Aim of the task: Set down, please, exactly the lines below that run from the line with "left ankle: (1166, 531)" to the line with "left shoulder: (784, 387)", both lines included.

Given information:
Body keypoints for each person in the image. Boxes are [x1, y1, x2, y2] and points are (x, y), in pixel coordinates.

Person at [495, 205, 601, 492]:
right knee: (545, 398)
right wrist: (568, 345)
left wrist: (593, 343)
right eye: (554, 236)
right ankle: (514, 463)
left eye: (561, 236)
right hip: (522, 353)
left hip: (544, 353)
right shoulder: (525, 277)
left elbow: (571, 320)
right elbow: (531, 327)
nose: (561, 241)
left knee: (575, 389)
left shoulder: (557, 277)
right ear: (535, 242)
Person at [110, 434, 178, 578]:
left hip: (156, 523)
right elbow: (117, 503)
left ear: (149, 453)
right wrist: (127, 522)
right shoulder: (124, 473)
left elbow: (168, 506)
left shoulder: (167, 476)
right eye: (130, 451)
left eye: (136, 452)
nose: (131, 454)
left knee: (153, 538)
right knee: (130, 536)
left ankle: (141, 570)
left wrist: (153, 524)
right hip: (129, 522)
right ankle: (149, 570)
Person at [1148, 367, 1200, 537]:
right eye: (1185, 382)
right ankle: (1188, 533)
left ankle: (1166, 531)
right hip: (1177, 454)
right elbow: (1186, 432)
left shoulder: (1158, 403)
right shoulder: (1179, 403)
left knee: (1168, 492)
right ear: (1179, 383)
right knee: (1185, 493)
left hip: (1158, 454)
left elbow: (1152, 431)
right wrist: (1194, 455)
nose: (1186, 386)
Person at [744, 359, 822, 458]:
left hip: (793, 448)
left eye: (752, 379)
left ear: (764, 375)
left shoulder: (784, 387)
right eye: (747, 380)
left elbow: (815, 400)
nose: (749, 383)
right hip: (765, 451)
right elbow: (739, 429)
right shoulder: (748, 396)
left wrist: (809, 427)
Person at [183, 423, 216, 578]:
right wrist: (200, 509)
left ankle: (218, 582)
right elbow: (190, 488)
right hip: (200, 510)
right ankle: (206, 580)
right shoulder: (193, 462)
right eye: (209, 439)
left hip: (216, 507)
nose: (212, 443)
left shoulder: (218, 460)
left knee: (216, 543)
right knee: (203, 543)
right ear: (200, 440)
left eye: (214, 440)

==

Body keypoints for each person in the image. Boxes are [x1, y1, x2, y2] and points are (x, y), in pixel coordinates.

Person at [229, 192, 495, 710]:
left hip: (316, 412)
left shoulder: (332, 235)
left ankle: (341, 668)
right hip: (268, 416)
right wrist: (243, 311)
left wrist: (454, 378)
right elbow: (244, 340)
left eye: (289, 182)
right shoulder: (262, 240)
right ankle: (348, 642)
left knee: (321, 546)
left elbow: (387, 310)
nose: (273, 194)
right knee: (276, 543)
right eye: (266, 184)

---

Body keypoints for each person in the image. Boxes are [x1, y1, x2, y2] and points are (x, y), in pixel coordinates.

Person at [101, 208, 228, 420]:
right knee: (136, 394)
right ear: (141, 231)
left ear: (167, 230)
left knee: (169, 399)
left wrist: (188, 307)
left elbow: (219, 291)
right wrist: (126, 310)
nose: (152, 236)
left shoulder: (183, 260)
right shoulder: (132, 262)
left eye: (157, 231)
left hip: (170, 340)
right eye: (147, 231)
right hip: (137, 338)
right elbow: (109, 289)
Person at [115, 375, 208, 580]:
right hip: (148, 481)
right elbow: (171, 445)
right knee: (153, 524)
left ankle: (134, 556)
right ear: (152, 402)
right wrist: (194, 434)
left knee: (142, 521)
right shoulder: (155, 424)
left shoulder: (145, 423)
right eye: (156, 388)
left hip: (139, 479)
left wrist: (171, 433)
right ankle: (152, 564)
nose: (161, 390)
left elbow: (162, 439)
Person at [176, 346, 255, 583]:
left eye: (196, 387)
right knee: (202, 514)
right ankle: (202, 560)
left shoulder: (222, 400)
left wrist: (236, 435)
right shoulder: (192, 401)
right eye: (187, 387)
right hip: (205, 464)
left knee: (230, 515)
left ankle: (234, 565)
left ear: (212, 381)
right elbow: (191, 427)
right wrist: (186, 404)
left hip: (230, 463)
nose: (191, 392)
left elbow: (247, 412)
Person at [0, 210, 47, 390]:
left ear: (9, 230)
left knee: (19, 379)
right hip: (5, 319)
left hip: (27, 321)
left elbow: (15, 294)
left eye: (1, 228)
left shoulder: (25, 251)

Result:
left ankle: (1166, 531)
right hip: (1177, 454)
right elbow: (1186, 432)
left shoulder: (1158, 403)
right shoulder: (1179, 403)
left knee: (1168, 492)
right ear: (1179, 383)
right knee: (1185, 493)
left hip: (1158, 454)
left elbow: (1152, 431)
right wrist: (1194, 455)
nose: (1186, 386)
Person at [744, 359, 822, 458]:
left hip: (793, 448)
left eye: (752, 379)
left ear: (764, 375)
left shoulder: (784, 387)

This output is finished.